■ **TASK BRIEF**: Every entry that follows must be written out exactly, apart from its pictures.

■ **DATA EXCERPTS**:

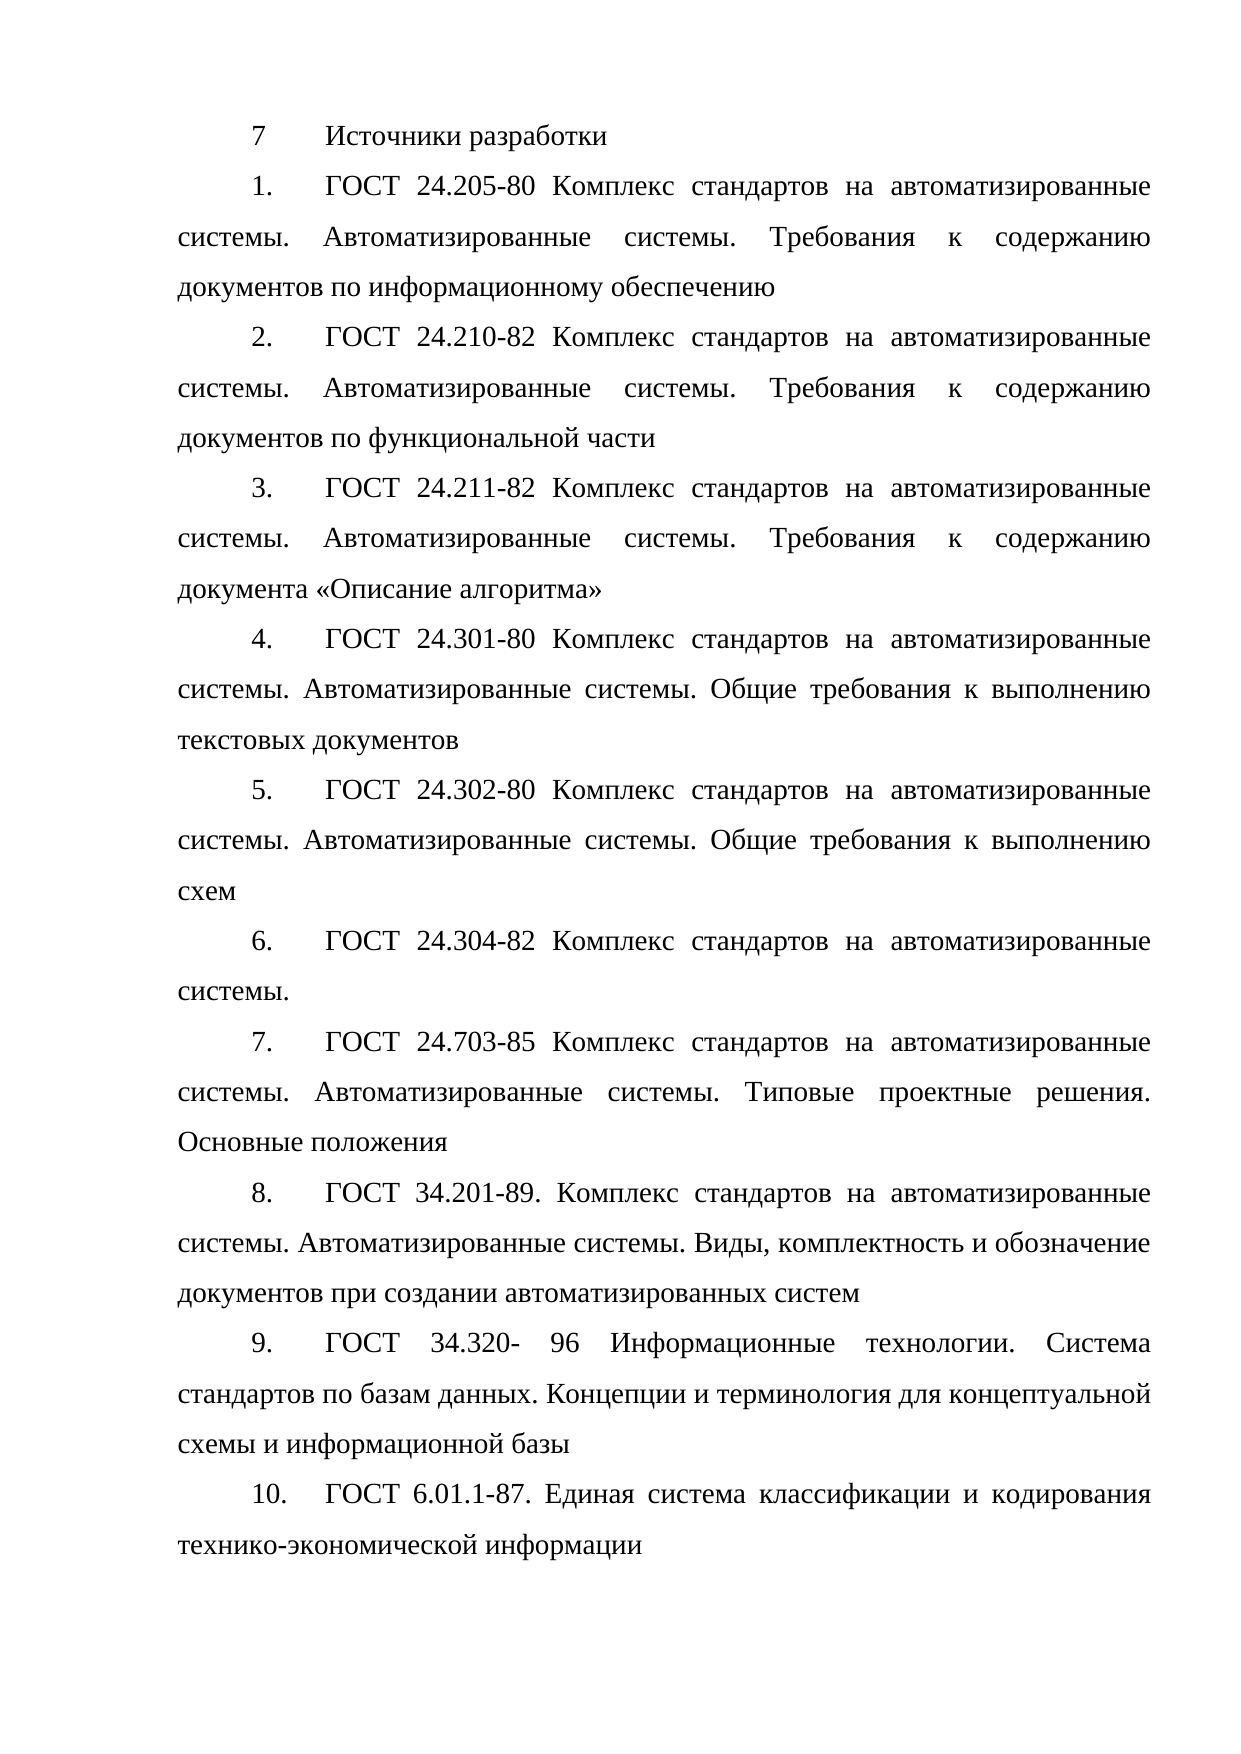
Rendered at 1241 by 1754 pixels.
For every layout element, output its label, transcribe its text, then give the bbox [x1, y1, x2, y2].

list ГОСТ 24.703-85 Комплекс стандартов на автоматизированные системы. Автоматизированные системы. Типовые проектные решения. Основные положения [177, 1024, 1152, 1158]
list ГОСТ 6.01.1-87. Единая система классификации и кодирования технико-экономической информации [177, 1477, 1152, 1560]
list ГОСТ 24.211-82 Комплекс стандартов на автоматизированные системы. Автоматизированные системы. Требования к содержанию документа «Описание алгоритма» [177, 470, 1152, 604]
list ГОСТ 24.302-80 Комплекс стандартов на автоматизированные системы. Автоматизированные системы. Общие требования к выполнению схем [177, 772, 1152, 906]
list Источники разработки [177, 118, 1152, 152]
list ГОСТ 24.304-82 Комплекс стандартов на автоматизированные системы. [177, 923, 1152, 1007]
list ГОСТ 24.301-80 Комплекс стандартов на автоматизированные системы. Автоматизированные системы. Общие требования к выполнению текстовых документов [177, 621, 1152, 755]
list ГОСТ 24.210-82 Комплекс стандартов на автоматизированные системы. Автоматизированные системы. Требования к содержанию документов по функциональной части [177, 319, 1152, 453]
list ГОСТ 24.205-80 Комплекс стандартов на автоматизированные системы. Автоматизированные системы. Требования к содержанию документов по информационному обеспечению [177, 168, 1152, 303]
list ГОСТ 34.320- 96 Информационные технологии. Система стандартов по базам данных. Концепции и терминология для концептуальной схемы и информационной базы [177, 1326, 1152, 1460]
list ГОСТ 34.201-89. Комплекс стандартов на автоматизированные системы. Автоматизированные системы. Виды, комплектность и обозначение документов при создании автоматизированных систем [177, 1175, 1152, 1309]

■ **EXPECTED ANSWER**:
Rendered at 1241 by 1754 pixels.
For every layout element, output its label, transcribe its text, then give the bbox [x1, y1, x2, y2].

list ГОСТ 24.703-85 Комплекс стандартов на автоматизированные системы. Автоматизированные системы. Типовые проектные решения. Основные положения [177, 1024, 1152, 1158]
list ГОСТ 6.01.1-87. Единая система классификации и кодирования технико-экономической информации [177, 1477, 1152, 1560]
list ГОСТ 24.211-82 Комплекс стандартов на автоматизированные системы. Автоматизированные системы. Требования к содержанию документа «Описание алгоритма» [177, 470, 1152, 604]
list ГОСТ 24.302-80 Комплекс стандартов на автоматизированные системы. Автоматизированные системы. Общие требования к выполнению схем [177, 772, 1152, 906]
list Источники разработки [177, 118, 1152, 152]
list ГОСТ 24.304-82 Комплекс стандартов на автоматизированные системы. [177, 923, 1152, 1007]
list ГОСТ 24.301-80 Комплекс стандартов на автоматизированные системы. Автоматизированные системы. Общие требования к выполнению текстовых документов [177, 621, 1152, 755]
list ГОСТ 24.210-82 Комплекс стандартов на автоматизированные системы. Автоматизированные системы. Требования к содержанию документов по функциональной части [177, 319, 1152, 453]
list ГОСТ 24.205-80 Комплекс стандартов на автоматизированные системы. Автоматизированные системы. Требования к содержанию документов по информационному обеспечению [177, 168, 1152, 303]
list ГОСТ 34.320- 96 Информационные технологии. Система стандартов по базам данных. Концепции и терминология для концептуальной схемы и информационной базы [177, 1326, 1152, 1460]
list ГОСТ 34.201-89. Комплекс стандартов на автоматизированные системы. Автоматизированные системы. Виды, комплектность и обозначение документов при создании автоматизированных систем [177, 1175, 1152, 1309]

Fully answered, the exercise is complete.